On my last trip to Vancouver this followed me home in the bed of my truck...
The first picture is in the shop where I bought it, and the second is packaged for travel.

- It is now disassembled for cleaning of the lube system and checking everything before starting it up...


----------



## Tom O (May 3, 2017)

nice!


----------



## PeterT (May 3, 2017)

That's a Big Boy machine, nice score.


----------



## Bofobo (May 4, 2017)

That is a shinny machine .... A little to clean for all the metal dust it should have produced over it's lifetime but I do notice a nice big vent in pic one ... Solid idea to wear a respirator when using these, I mean black boogies are cool hahaha


----------



## Dabbler (May 4, 2017)

I get them black boogies all the time when angle grinding...  

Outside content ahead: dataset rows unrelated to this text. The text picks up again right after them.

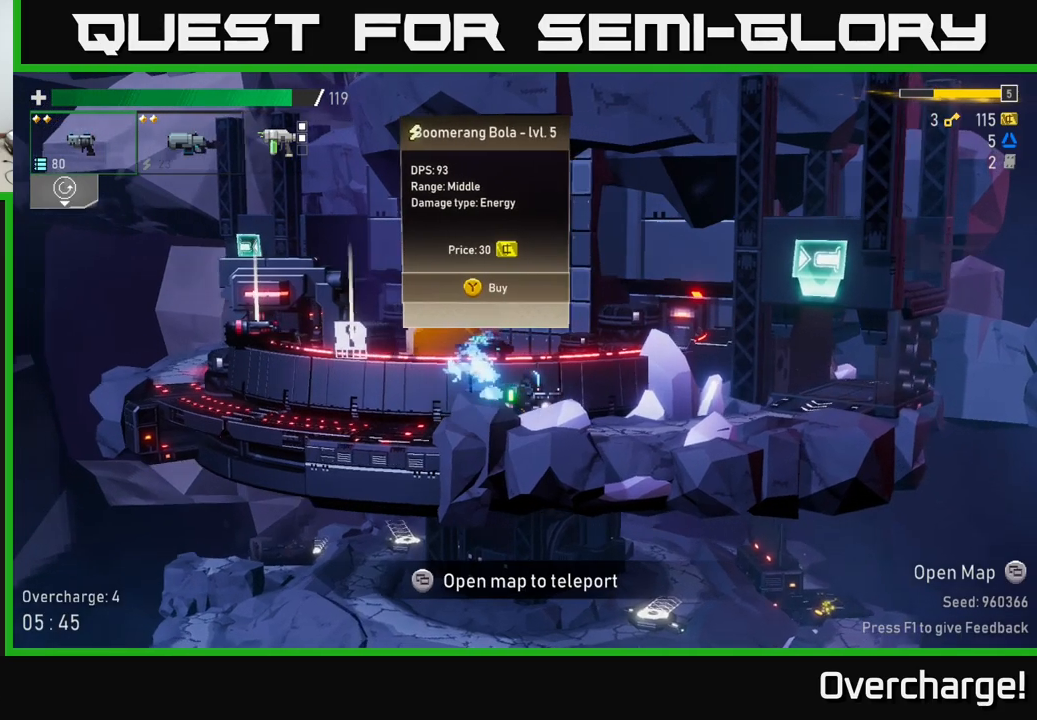
{"buttons": [], "left_stick": "left", "events": [[50, "left_stick", "left"], [167, "A", "down"], [267, "X", "down"], [383, "A", "up"], [500, "X", "up"]]}
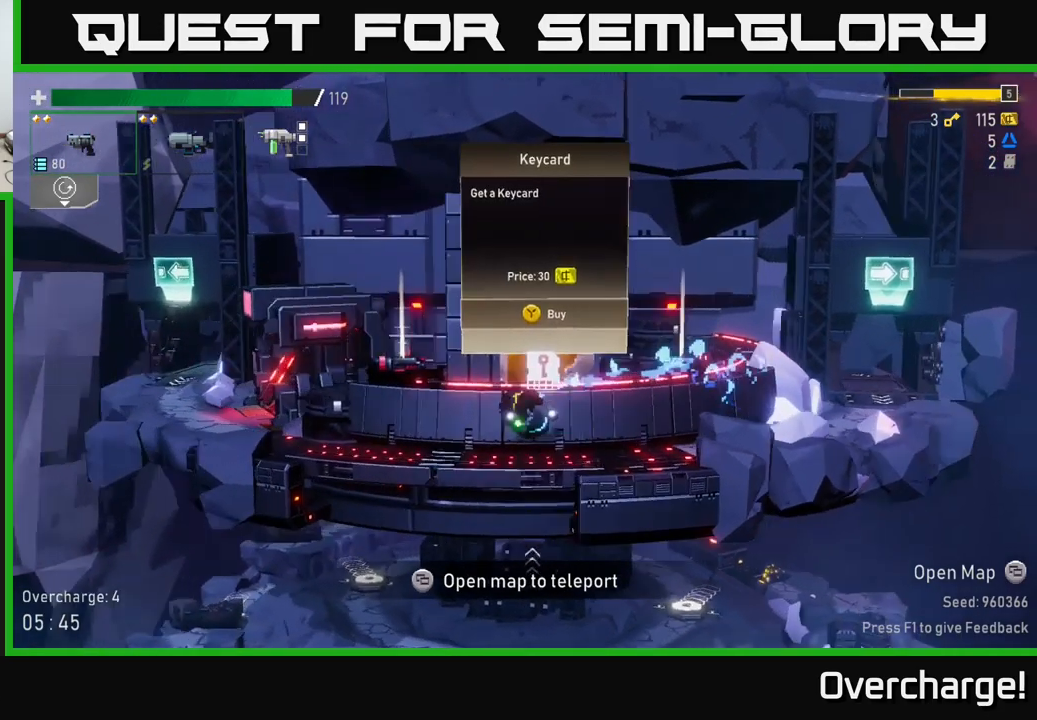
{"buttons": [], "left_stick": "left", "events": [[317, "X", "down"], [417, "X", "up"]]}
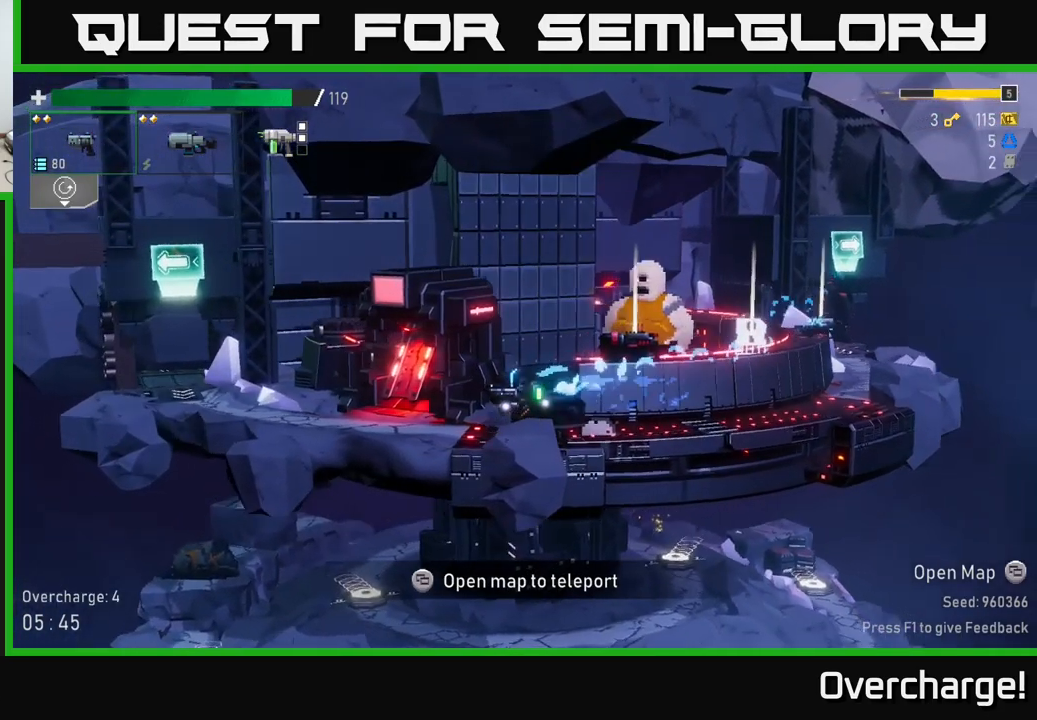
{"buttons": [], "left_stick": "center", "events": [[283, "Y", "down"], [350, "Y", "up"], [367, "left_stick", "center"]]}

There's a huge buildup of metal in the irrigation canals - they must have used coolant for all grinding, methinks, hence the clean appearance.


----------



## RobinHood (May 5, 2017)

Great score!

That machine has not seen a lot of use, judging by the paint.

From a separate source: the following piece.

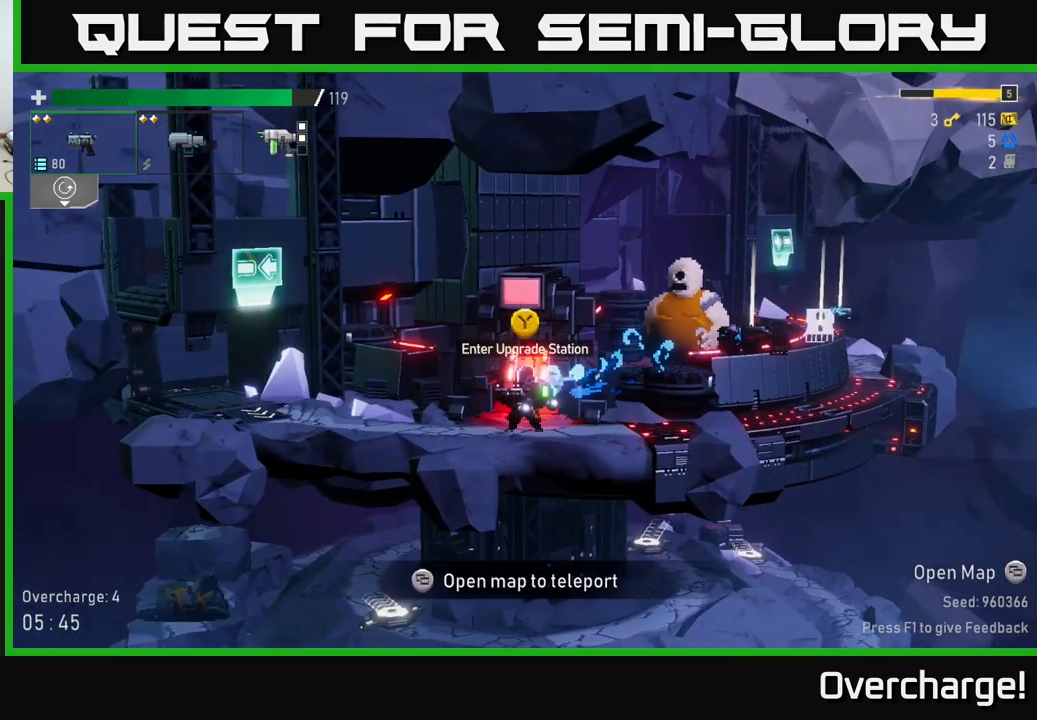
{"buttons": [], "left_stick": "center", "events": [[167, "Y", "down"], [233, "Y", "up"]]}
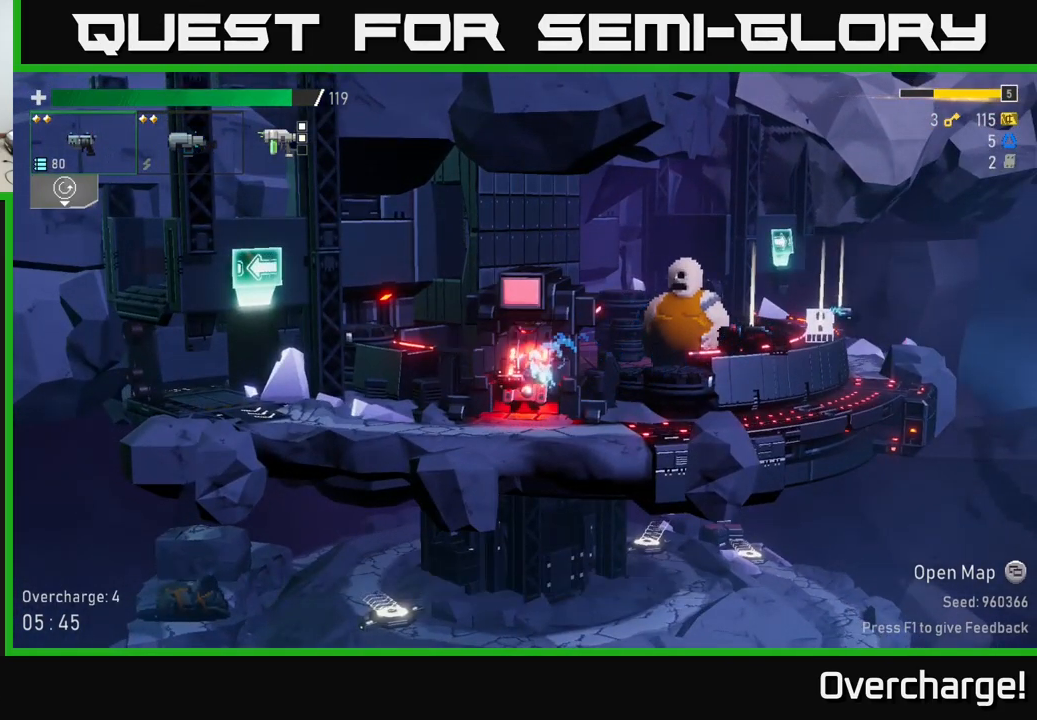
{"buttons": [], "left_stick": "center", "events": []}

Is that the fully hydraulic version with the pump/resevoir in the base and an external coolant pump/tank?


----------



## Dabbler (May 5, 2017)

It came with a 3 phase pump, coolant tank and all the coolant accessories.  I prefer dry grinding - less mess.

It is, however lubricated by using the table hand wheel, activating a tiny piston pump.  All movement is manual.

The downside (Must there always be a downside?) is that the lube system didn't work for years, and all the oil has turned to a thick goo, like a soft gummy bear.  I've rebuilt the intake, pump and filter  - I'm in the process of tearing out all the capillaries, the oiling lines and the manifold to get some lube on the ways and lead screws. 

I'm too cheap to buy a machine that is in a ready to run state!

BTW It saw almost daily use for over 15 years, then left sit for almost 5.


----------



## Janger (May 5, 2017)

Nice John. Glad it's working out well.


----------